The study, published this week in the journal PLOS One, found that poisoning accounted for 10 percent of all documented fisher deaths between 2012 and 2014.

Though they live out in the wilderness, far from most agriculture, autopsy tests found that more than 85 percent of the dead fishers tested had a particular type of rodenticide in their systems. The poison is often flavored to taste like bacon, fish or peanut butter and is used to deter pests from clandestine pot crops.

More than two-thirds of the poisoning cases took place in the spring, which is both the fishers' mating season and the peak time for marijuana cultivation, when pesticide use is high.

The U.S. Fish and Wildlife Service proposed listing fishers in California, Washington and Oregon as threatened under the Endangered Species Act late last year, and in 2015, the Sierra Nevada population was listed as threatened under the California Endangered Species Act. But they are not the only animal in possible danger.

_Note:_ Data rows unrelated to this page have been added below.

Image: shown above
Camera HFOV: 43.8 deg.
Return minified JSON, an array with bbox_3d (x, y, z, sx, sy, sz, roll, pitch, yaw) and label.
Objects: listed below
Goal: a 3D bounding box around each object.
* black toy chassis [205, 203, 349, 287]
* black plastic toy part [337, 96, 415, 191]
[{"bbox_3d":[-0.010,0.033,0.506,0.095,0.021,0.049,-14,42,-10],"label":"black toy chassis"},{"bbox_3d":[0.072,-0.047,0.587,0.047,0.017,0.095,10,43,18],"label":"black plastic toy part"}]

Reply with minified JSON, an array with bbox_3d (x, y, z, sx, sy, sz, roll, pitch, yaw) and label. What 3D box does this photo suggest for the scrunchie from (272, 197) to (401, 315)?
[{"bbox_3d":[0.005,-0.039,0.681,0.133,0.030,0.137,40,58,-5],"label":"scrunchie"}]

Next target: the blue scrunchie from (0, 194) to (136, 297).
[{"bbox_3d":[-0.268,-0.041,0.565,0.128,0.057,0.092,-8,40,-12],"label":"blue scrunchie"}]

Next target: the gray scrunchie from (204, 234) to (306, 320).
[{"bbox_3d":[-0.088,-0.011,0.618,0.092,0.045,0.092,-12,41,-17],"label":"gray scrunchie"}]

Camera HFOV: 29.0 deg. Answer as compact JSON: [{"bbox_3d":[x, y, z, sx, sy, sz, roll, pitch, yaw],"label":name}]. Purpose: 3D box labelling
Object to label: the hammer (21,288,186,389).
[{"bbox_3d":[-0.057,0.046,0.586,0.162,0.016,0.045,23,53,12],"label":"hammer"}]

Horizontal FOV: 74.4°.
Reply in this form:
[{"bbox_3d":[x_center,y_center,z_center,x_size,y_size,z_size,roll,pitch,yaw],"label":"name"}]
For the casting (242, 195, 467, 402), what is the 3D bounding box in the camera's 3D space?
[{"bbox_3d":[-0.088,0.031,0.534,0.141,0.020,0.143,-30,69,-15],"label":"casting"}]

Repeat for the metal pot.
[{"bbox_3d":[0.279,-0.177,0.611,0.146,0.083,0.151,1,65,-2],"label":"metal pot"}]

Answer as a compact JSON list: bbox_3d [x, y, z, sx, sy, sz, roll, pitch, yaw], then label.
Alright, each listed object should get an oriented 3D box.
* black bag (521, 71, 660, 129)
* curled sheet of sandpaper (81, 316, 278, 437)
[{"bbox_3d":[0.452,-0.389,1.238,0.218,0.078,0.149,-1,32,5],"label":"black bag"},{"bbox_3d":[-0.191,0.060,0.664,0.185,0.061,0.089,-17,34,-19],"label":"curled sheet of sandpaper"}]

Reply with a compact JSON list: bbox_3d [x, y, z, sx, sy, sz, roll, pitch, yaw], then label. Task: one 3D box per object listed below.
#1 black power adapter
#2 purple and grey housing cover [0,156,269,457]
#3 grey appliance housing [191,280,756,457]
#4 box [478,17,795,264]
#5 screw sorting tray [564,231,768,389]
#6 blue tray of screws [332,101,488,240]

"We're showing that it's not getting better," said lead author Mourad Gabriel, head of the Integral Ecology Research Center in Blue Lake, Calif. Gabriel began the research as a doctoral student with the UC Davis Veterinary Genetics Laboratory and published the first results in 2012. "Fishers are the flagship species. We have to think of so many species, like Sierra Nevada red foxes, spotted owls, martens -- they all are potentially at risk. This is essentially going to get worse unless we do something to rectify this threat."